• **Prompt**
Reproduce the text of each entry below line for line, without changing anything, and leave the pictures out of your answer.

• **Saved entries**
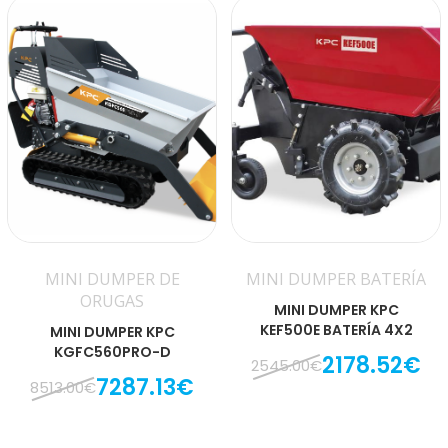
MINI DUMPER DE
MINI DUMPER BATERÍA
ORUGAS
MINI DUMPER KPC
KEF500E BATERÍA 4X2
MINI DUMPER KPC
KGFC560PRO-D
2178.52€
2545.00€
7287.13€
8513.00€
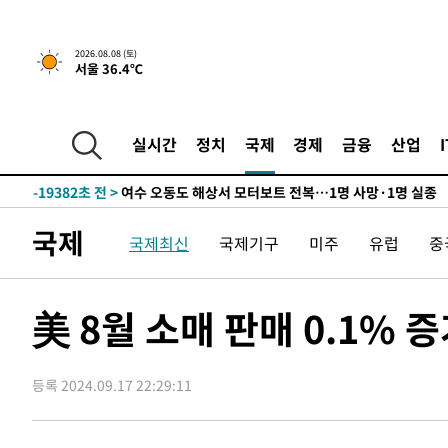
1시간 전 >
[속보]뉴욕증시 상승 마감…S&P 0.6% 나스닥 1.3%↑
-28655초 전 >
강릉에 시간당 81.4㎜ 물폭탄…도로 잠기고 담벼락 붕괴
2026.08.08 (토)
서울 36.4℃
-24762초 전 >
백운산서 80년근 천종산삼 9뿌리 발견…감정가 1.3억원
-22472초 전 >
선재도서 해루질 나섰다 실종 60대, 닷새 만에 숨진 채 발
-20006초 전 >
남자 농구, 나고야 아시안게임서 '홈팀' 일본과 한일전
실시간
정치
국제
경제
금융
산업
-19382초 전 >
여수 오동도 해상서 모터보트 전복…1명 사망·1명 실종
-15609초 전 >
극한폭염 한풀 꺾이지만…'낮 최고 35도' 무더위, 열대야
주 날씨]
-12627초 전 >
축구협회 "압수수색·성접대 논란 사과…쇄신의 기회로 
국제
국제최신
국제기구
미주
유럽
중
-11144초 전 >
[속보]'압수수색·성접대 논란' 축구협회 "실망과 걱정 
송"
3분 전 >
'최고 37도' 폭염 지속…강원동해안 최대 150㎜ 비
1시간 전 >
[속보]뉴욕증시 상승 마감…S&P 0.6% 나스닥 1.3%↑
美 8월 소매 판매 0.1%
-28655초 전 >
강릉에 시간당 81.4㎜ 물폭탄…도로 잠기고 담벼락 붕괴
-24762초 전 >
백운산서 80년근 천종산삼 9뿌리 발견…감정가 1.3억원
등록 2024.09.17 22:29:11
-22472초 전 >
선재도서 해루질 나섰다 실종 60대, 닷새 만에 숨진 채 발
-20006초 전 >
남자 농구, 나고야 아시안게임서 '홈팀' 일본과 한일전
-19382초 전 >
여수 오동도 해상서 모터보트 전복…1명 사망·1명 실종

• **Worked solution**
MINI DUMPER DE
MINI DUMPER BATERÍA
ORUGAS
MINI DUMPER KPC
KEF500E BATERÍA 4X2
MINI DUMPER KPC
KGFC560PRO-D
2178.52€
2545.00€
7287.13€
8513.00€
1시간 전 >
[속보]뉴욕증시 상승 마감…S&P 0.6% 나스닥 1.3%↑
-28655초 전 >
강릉에 시간당 81.4㎜ 물폭탄…도로 잠기고 담벼락 붕괴
2026.08.08 (토)
서울 36.4℃
-24762초 전 >
백운산서 80년근 천종산삼 9뿌리 발견…감정가 1.3억원
-22472초 전 >
선재도서 해루질 나섰다 실종 60대, 닷새 만에 숨진 채 발
-20006초 전 >
남자 농구, 나고야 아시안게임서 '홈팀' 일본과 한일전
실시간
정치
국제
경제
금융
산업
-19382초 전 >
여수 오동도 해상서 모터보트 전복…1명 사망·1명 실종
-15609초 전 >
극한폭염 한풀 꺾이지만…'낮 최고 35도' 무더위, 열대야
주 날씨]
-12627초 전 >
축구협회 "압수수색·성접대 논란 사과…쇄신의 기회로 
국제
국제최신
국제기구
미주
유럽
중
-11144초 전 >
[속보]'압수수색·성접대 논란' 축구협회 "실망과 걱정 
송"
3분 전 >
'최고 37도' 폭염 지속…강원동해안 최대 150㎜ 비
1시간 전 >
[속보]뉴욕증시 상승 마감…S&P 0.6% 나스닥 1.3%↑
美 8월 소매 판매 0.1%
-28655초 전 >
강릉에 시간당 81.4㎜ 물폭탄…도로 잠기고 담벼락 붕괴
-24762초 전 >
백운산서 80년근 천종산삼 9뿌리 발견…감정가 1.3억원
등록 2024.09.17 22:29:11
-22472초 전 >
선재도서 해루질 나섰다 실종 60대, 닷새 만에 숨진 채 발
-20006초 전 >
남자 농구, 나고야 아시안게임서 '홈팀' 일본과 한일전
-19382초 전 >
여수 오동도 해상서 모터보트 전복…1명 사망·1명 실종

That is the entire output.